Im August hatten wir berichtet, dass der Trojaner-Hersteller FinFisher gehackt wurde und 40 Gigabyte Daten an die Öffentlichkeit gelangten. Darunter waren auch drei Videos, in denen die Firma die Ausnutzung von Sicherheitslücken in gängigen Software-Typen präsentierte.
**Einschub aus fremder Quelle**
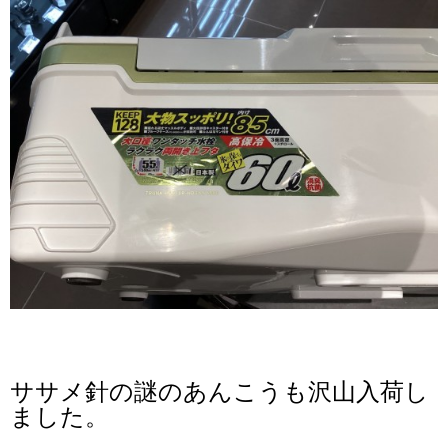
ササメ針の謎のあんこうも沢山入荷し
ました。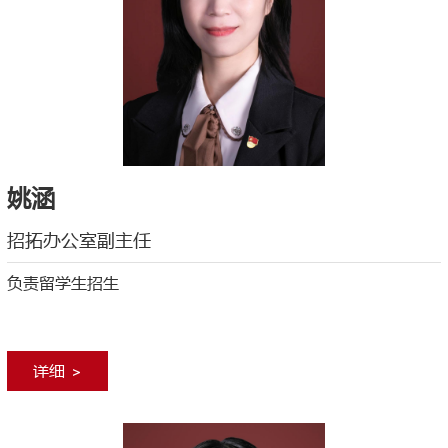
姚涵
招拓办公室副主任
负责留学生招生
详细 >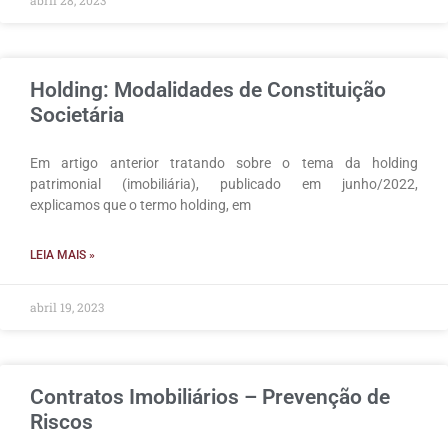
abril 28, 2023
Holding: Modalidades de Constituição
Societária
Em artigo anterior tratando sobre o tema da holding
patrimonial (imobiliária), publicado em junho/2022,
explicamos que o termo holding, em
LEIA MAIS »
abril 19, 2023
Contratos Imobiliários – Prevenção de
Riscos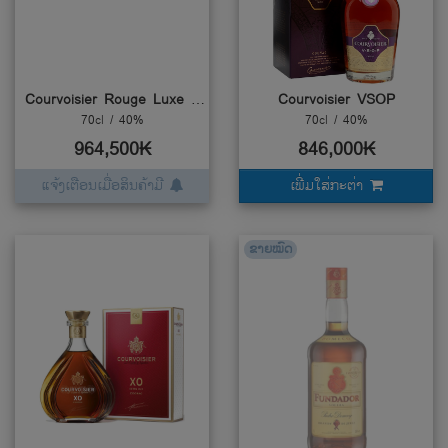
Courvoisier Rouge Luxe Limited Edition
Courvoisier VSOP
70cl / 40%
70cl / 40%
964,500₭
846,000₭
ແຈ້ງເຕືອນເມື່ອສິນຄ້າມີ
ເພີ່ມໃສ່ກະຕ່າ
ຂາຍໝົດ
Die hatten wir auf unseren YouTube-Account geladen und in unsere Berichterstattung eingebunden.
Vor zwei Wochen haben wir eine Mail von YouTube erhalten, dass diese Videos gesperrt wurden, weil sie irgendein Copyright von Microsoft verletzen sollen:
Due to a copyright takedown notice that we received, we had to take down the following videos from YouTube:
Video title: FinSploit Sales: Windows 7 SP1 – Browsers Exploit
Takedown issued by: Microsoft CorporationVideo title: FinSploit Sales: Windows 7 SP1 – Microsoft Office 2010 DOC XLS Exploits
Takedown issued by: Microsoft CorporationVideo title: FinSploit Sales: Windows 7 SP1 – Acrobat Reader PDF Exploit
Takedown issued by: Microsoft CorporationThis means that your video can no longer be played on YouTube, and you may have lost access to some features of YouTube.
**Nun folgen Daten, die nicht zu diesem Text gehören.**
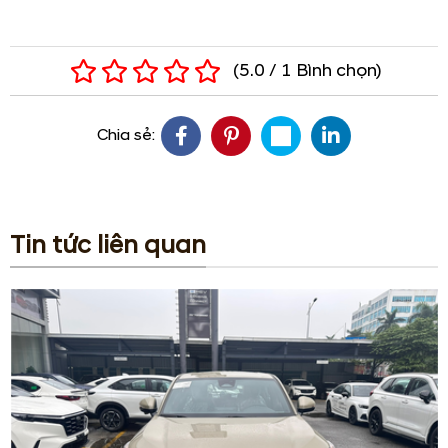
(
5.0
/
1
Bình chọn
)
Chia sẻ:
Tin tức liên quan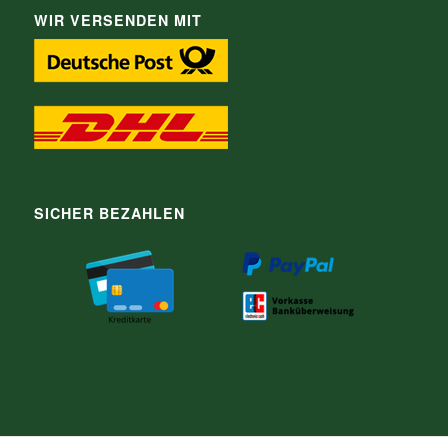
WIR VERSENDEN MIT
SICHER BEZAHLEN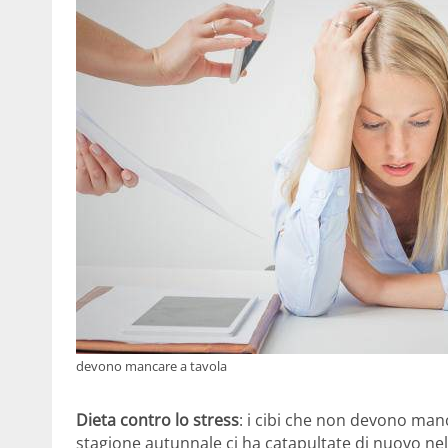
devono mancare a tavola
Dieta contro lo stress
: i cibi che non devono manca
stagione autunnale ci ha catapultate di nuovo nella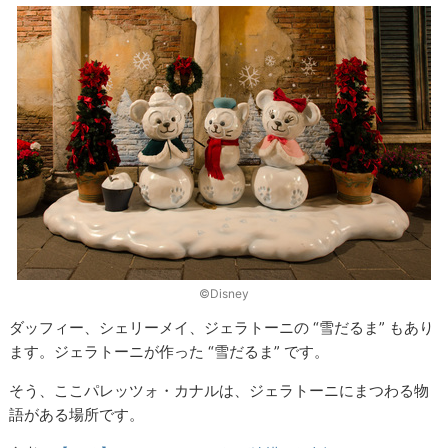
©Disney
ダッフィー、シェリーメイ、ジェラトーニの “雪だるま” もあり
ます。ジェラトーニが作った “雪だるま” です。
そう、ここパレッツォ・カナルは、ジェラトーニにまつわる物
語がある場所です。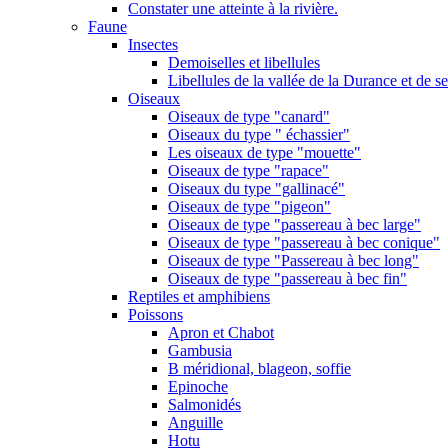
Constater une atteinte à la rivière.
Faune
Insectes
Demoiselles et libellules
Libellules de la vallée de la Durance et de s
Oiseaux
Oiseaux de type "canard"
Oiseaux du type " échassier"
Les oiseaux de type "mouette"
Oiseaux de type "rapace"
Oiseaux du type "gallinacé"
Oiseaux de type "pigeon"
Oiseaux de type "passereau à bec large"
Oiseaux de type "passereau à bec conique"
Oiseaux de type "Passereau à bec long"
Oiseaux de type "passereau à bec fin"
Reptiles et amphibiens
Poissons
Apron et Chabot
Gambusia
B méridional, blageon, soffie
Epinoche
Salmonidés
Anguille
Hotu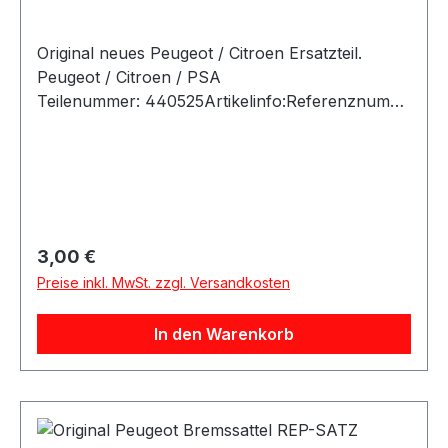
Original neues Peugeot / Citroen Ersatzteil.
Peugeot / Citroen / PSA
Teilenummer: 440525Artikelinfo:Referenznumm
ern: Passende Fahrzeuge:
Regulärer Preis:
3,00 €
Preise inkl. MwSt. zzgl. Versandkosten
In den Warenkorb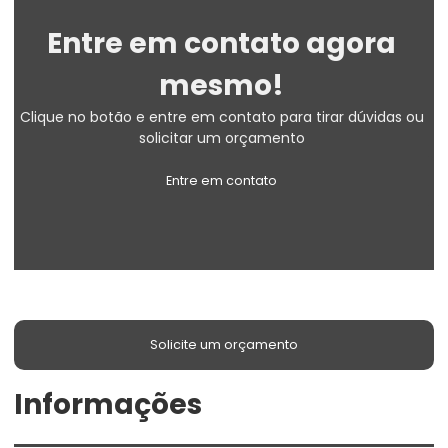
Entre em contato agora
mesmo!
Clique no botão e entre em contato para tirar dúvidas ou
solicitar um orçamento
Entre em contato
Solicite um orçamento
Informações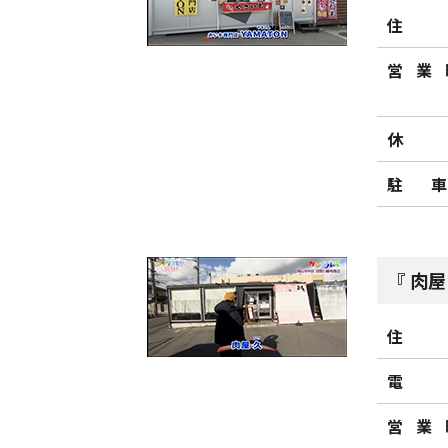
住
営業
休
駐
肉屋
住
電
営業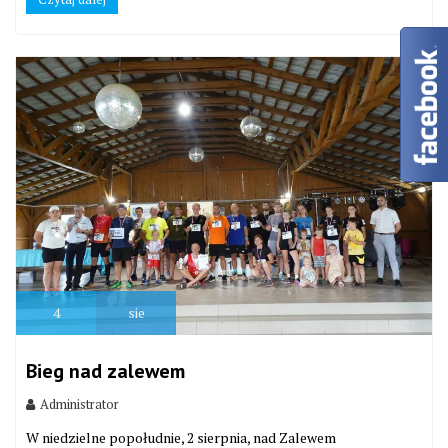
4
sie
Bieg nad zalewem
Administrator
W niedzielne popołudnie, 2 sierpnia, nad Zalewem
Nun sind massenhafte Takedowns aufgrund von Algorithmen nichts neues, wir berichten regelmäßig über die Privatisierung der Rechtsdurchsetzung und Googles System Content ID.
Auf YouTube hochgeladene Videos werden geprüft und mit einer Datenbank verglichen, in der Dateien gespeichert sind, die von Rechteinhabern an uns übermittelt wurden. Urheberrechtsinhaber entscheiden darüber, was geschieht, wenn Inhalte in einem Video auf YouTube mit einem ihrer eigenen Werke übereinstimmen.
Die Wikipedia weiß:
Vonseiten vieler YouTube-Benutzer wird das Content-ID-System heftig kritisiert; die Algorithmen erkennen häufig auch legal hochgeladene und monetarisierte Videos und YouTube prüft nicht ob der Uploader der Referenzdatei tatsächlich der Urheber der Datei ist, was Missbrauch zulässt.
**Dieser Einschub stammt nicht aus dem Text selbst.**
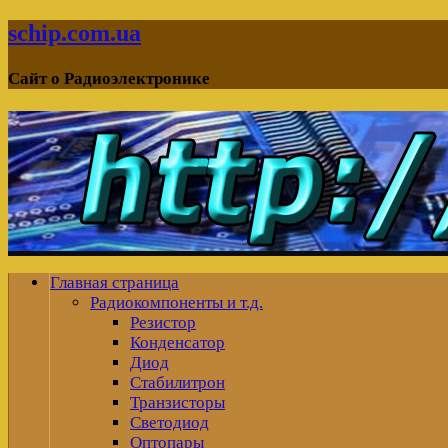
schip.com.ua
Сайт о Радиоэлектронике
Главная страница
Радиокомпоненты и т.д.
Резистор
Конденсатор
Диод
Стабилитрон
Транзисторы
Светодиод
Оптопары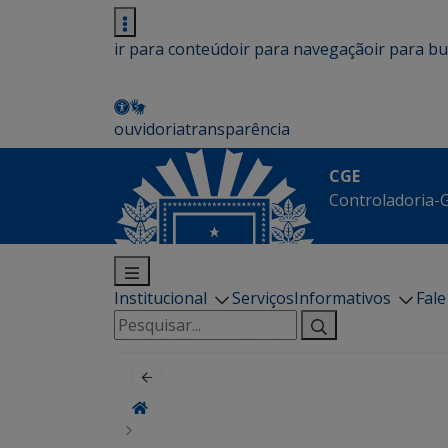
ir para conteúdo
ir para navegação
ir para b
ouvidoria
transparência
CGE
Controladoria-G
Institucional
Serviços
Informativos
Fal
Pesquisar
por: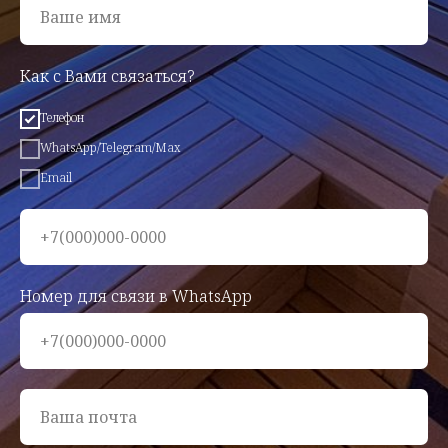
Ваше имя
Как с Вами связаться?
Телефон
WhatsApp/Telegram/Max
Email
+7(000)000-0000
Номер для связи в WhatsApp
+7(000)000-0000
Ваша почта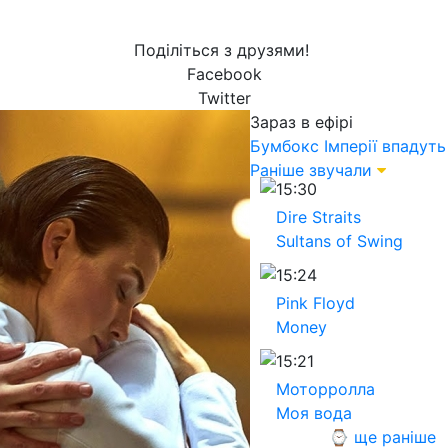
Поділіться з друзями!
Facebook
Twitter
Зараз в ефірі
Бумбокс
Імперії впадуть
Раніше звучали
15:30
Dire Straits
Sultans of Swing
15:24
Pink Floyd
Money
15:21
Моторролла
Моя вода
⌚ ще раніше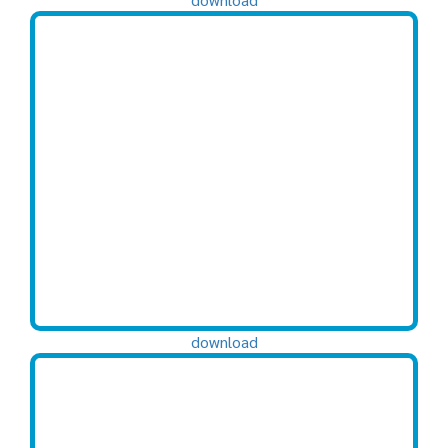
download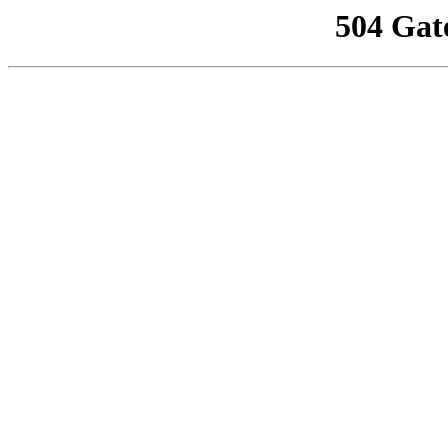
504 Gat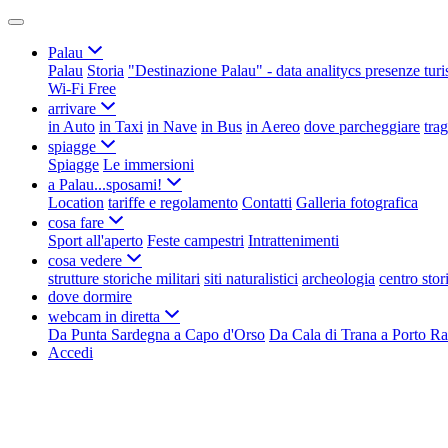
Palau
Palau
Storia
"Destinazione Palau" - data analitycs presenze turi
Wi-Fi Free
arrivare
in Auto
in Taxi
in Nave
in Bus
in Aereo
dove parcheggiare
tra
spiagge
Spiagge
Le immersioni
a Palau...sposami!
Location
tariffe e regolamento
Contatti
Galleria fotografica
cosa fare
Sport all'aperto
Feste campestri
Intrattenimenti
cosa vedere
strutture storiche militari
siti naturalistici
archeologia
centro stor
dove dormire
webcam in diretta
Da Punta Sardegna a Capo d'Orso
Da Cala di Trana a Porto Ra
Accedi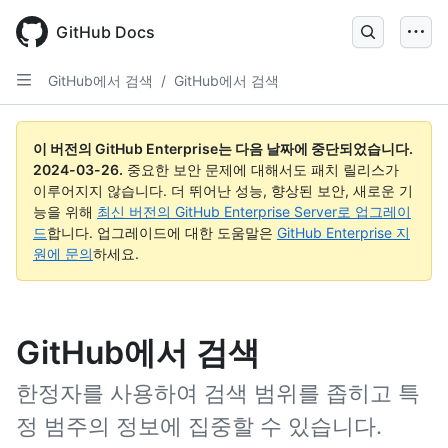
Skip
to
GitHub Docs
main
content
GitHub에서 검색
/
GitHub에서 검색
이 버전의 GitHub Enterprise는 다음 날짜에 중단되었습니다.
2024-03-26
.
중요한 보안 문제에 대해서도 패치 릴리스가
이루어지지 않습니다. 더 뛰어난 성능, 향상된 보안, 새로운 기
능을 위해
최신 버전의 GitHub Enterprise Server로 업그레이
드
합니다. 업그레이드에 대한 도움말은
GitHub Enterprise 지
원에 문의
하세요.
GitHub에서 검색
한정자를 사용하여 검색 범위를 좁히고 특
정 범주의 정보에 집중할 수 있습니다.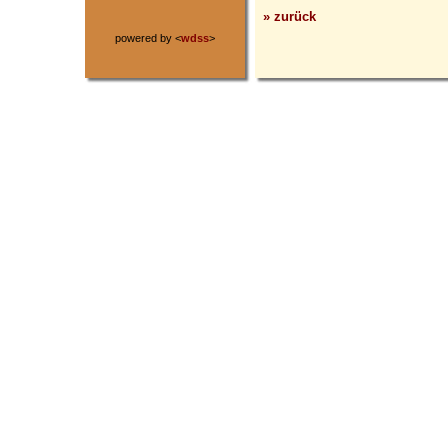
» zurück
powered by <
wdss
>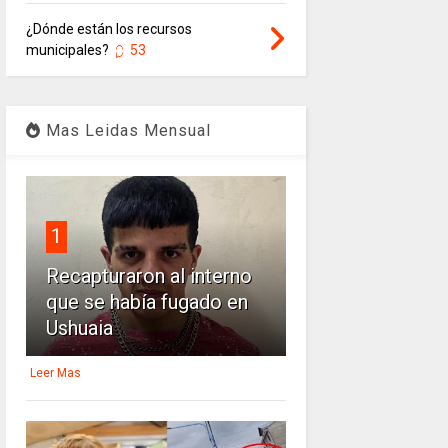
¿Dónde están los recursos
municipales?
53
Mas Leidas Mensual
1
Recapturaron al interno
que se había fugado en
Ushuaia
Leer Mas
Also haben wir bei Microsoft und Google angefragt:
- Ist das manuell passiert oder hat YouTube Content ID da ausgeschlagen?
- Welche Rechte von Microsoft werden dabei verletzt?
- Haben Sie eine Abwägung getroffen, ob eventuell verletzte Rechte wichtiger sind als die öffentliche Aufklärung über Schadsoftware?
- Haben Sie eine Abwägung getroffen, ob eventuell verletzte Rechte wichtiger sind als unsere Rechte als Presse?
- Wollen Sie diesen Fall nochmal überprüfen und die Videos ggf. wieder freischalten?
Irgendwann im Laufe der letzten zwei Wochen wurden die Videos glücklicherweise wieder freigeschaltet, wahrscheinlich weil wir direkt über die Presseabteilung gegangen sind. Eine Antwort haben wir leider nicht erhalten. Deswegen haben wir gestern nochmal nachgehakt und endlich eine Antwort von Google bekommen:
vielen Dank für Ihre Fragen an Microsoft, die die Kollegen dort an uns weitergegeben haben. Solche Sperrungen erfolgen automatisiert über Content ID – manuelle Überprüfungen wären bei mehr als 100 Stunden Video-Uploads pro Minute auf YouTube nicht zu leisten.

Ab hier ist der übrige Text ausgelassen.